Having married in 1828, Bennett was ordained a priest by the Bishop of London on 6 June 1830. He initially served in 1830 as curate of Oxford Chapel (later called St. Peter's, Vere Street, London), but he soon moved to curacies at Holy Trinity Church Marylebone (1830–1833), followed by All Souls Church, Langham Place (1833–1838). For a while he held this latter post alongside the Perpetual curacy of Portman Chapel, Portman Square 1836–1841). His post was subsequently redesignated as Perpetual curate of St Paul's Church, Knightsbridge and St Barnabas, Pimlico. He supervised the completion of the former church and was effectively the founder of the latter. At the same time he conceived the idea of establishing a college there to accommodate the priests and its choristers. In 1851 he felt obliged to resign these posts following doctrinal complaints and a theological dispute with his bishop, Charles James Blomfield—after being accused of ritualism. Finally in 1852 he was appointed as Vicar of the Church of St John the Baptist, Frome or Frome-Selwood in Somerset, where he remained until his death on 17 August 1886.

==Family==
On 21 August 1828 Bennett married Mary Concetta Franklin, daughter of William Franklin and his wife Joanna (Gianina) Modesta Paula Trigance. His wife died in 1879. William lived his final years in the Bennett home until his death in 1886.
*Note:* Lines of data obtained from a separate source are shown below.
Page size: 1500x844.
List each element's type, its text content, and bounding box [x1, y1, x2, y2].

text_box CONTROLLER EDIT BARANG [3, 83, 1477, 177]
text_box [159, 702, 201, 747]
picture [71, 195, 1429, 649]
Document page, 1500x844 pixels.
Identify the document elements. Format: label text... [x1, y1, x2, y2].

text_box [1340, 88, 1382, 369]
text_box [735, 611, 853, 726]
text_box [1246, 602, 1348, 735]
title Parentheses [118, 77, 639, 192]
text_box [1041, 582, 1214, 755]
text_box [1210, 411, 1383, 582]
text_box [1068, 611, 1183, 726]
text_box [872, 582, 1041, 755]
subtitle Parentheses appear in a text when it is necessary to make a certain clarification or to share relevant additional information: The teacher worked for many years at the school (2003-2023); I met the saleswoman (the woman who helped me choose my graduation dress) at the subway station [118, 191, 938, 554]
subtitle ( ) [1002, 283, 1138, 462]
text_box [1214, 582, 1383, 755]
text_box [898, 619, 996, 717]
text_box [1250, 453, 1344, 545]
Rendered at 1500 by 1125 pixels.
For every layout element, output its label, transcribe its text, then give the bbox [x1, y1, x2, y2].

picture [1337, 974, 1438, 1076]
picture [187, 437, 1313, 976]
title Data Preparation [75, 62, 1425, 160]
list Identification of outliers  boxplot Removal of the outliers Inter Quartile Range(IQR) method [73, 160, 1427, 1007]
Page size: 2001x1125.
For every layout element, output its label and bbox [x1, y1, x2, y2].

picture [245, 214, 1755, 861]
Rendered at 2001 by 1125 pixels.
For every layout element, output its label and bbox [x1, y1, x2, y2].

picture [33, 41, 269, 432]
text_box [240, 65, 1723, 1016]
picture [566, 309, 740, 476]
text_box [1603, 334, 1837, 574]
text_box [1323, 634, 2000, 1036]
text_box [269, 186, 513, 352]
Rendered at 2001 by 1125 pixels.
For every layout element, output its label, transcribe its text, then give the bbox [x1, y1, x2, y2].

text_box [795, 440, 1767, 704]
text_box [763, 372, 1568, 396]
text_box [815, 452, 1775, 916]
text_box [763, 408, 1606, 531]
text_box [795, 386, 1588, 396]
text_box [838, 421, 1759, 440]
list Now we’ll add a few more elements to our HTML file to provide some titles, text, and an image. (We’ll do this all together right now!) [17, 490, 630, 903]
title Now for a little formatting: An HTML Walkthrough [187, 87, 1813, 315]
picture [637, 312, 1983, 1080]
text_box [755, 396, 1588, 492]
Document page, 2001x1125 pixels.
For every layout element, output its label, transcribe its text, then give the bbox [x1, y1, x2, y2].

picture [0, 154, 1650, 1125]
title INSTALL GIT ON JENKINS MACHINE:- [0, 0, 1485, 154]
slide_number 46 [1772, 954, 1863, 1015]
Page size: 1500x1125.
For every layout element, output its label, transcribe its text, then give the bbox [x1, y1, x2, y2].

His younger brother, George Augustus Bennett (1807–1845), like their father, served in the Corps of Royal Engineers. His youngest brother, Frederick Hamilton Bennett (1816–1873), ordained to the curacy of Daventry (1840), Curate-in-charge of St John's, Worcester (1842–1851), Master of Arts, Christ Church, Oxford (1843), served his final appointment as the first vicar of Saint Mary the Virgin, Freeland, Oxfordshire, from 1869.

An account of Bennett's life and of his contribution to the Oxford Movement was provided by his nephew Frederick Bennett, Frederick Hamilton Bennett's son, formerly Rector of Farleigh, Surrey.

==Arms of Bennett==
Crest—Out of a mural crown or, a lion's head gules. Motto—De bon vouloir servir le roy (To serve the king with good will).

==Publications==
- Bennett, William James Early (1837). "The Eucharist, Its History, Doctrine, and Practice, with Meditations and Prayers Suitable to that Holy Sacrament"
- Bennett, William James Early (1842). "Lecture-sermons on the Distinctive Errors of Romanism. Preached in Portman Chapel, St. Marylebone, Lent 1842"
- Bennett, William James Early (1847). "Lives of Certain Fathers of the Church in the Fourth Century: for the Instruction of the Young"
- Bennett, William James Early (1850). "Lives of Certain Fathers of the Church in the Fourth Century: for the Instruction of the Young"
- Bennett, William James Early (1851). "Lives of Certain Fathers of the Church in the Fourth Century: for the Instruction of the Young"
- Bennett, William James Early (1848). "The Principles of the Book of Common Prayer Considered. A Series of Lecture Sermons"
- Bennett, William James Early (1850). "Correspondence Between the Rev. W. J. E. Bennett, of St Paul's, Knightsbridge, with the Bishop of London, Relative to the Resignation of Mr. Bennett"
- Bennett, William James Early (1851). "The Last Sermons, Preached at Saint Paul's, Knightsbridge, and Saint Barnabas', Pimlico"
- Bennett, William James Early (1868). "A Plea for Toleration in the Church of England, in a Letter to the Rev. E. B. Pusey, D.D."
- Bennett, William James Early (1878). "A Defence of the Catholic Faith: Being a Reply to the Late Charge of the Bishop of Bath and Wells"

Bennett was a prolific writer, and his numerous works were listed in successive editions of Crockford's Clerical Directory. His publication The Old Church Porch (1854–1862), issued at Frome, is sometimes cited as being in effect the first parish magazine, although this claim has been disputed.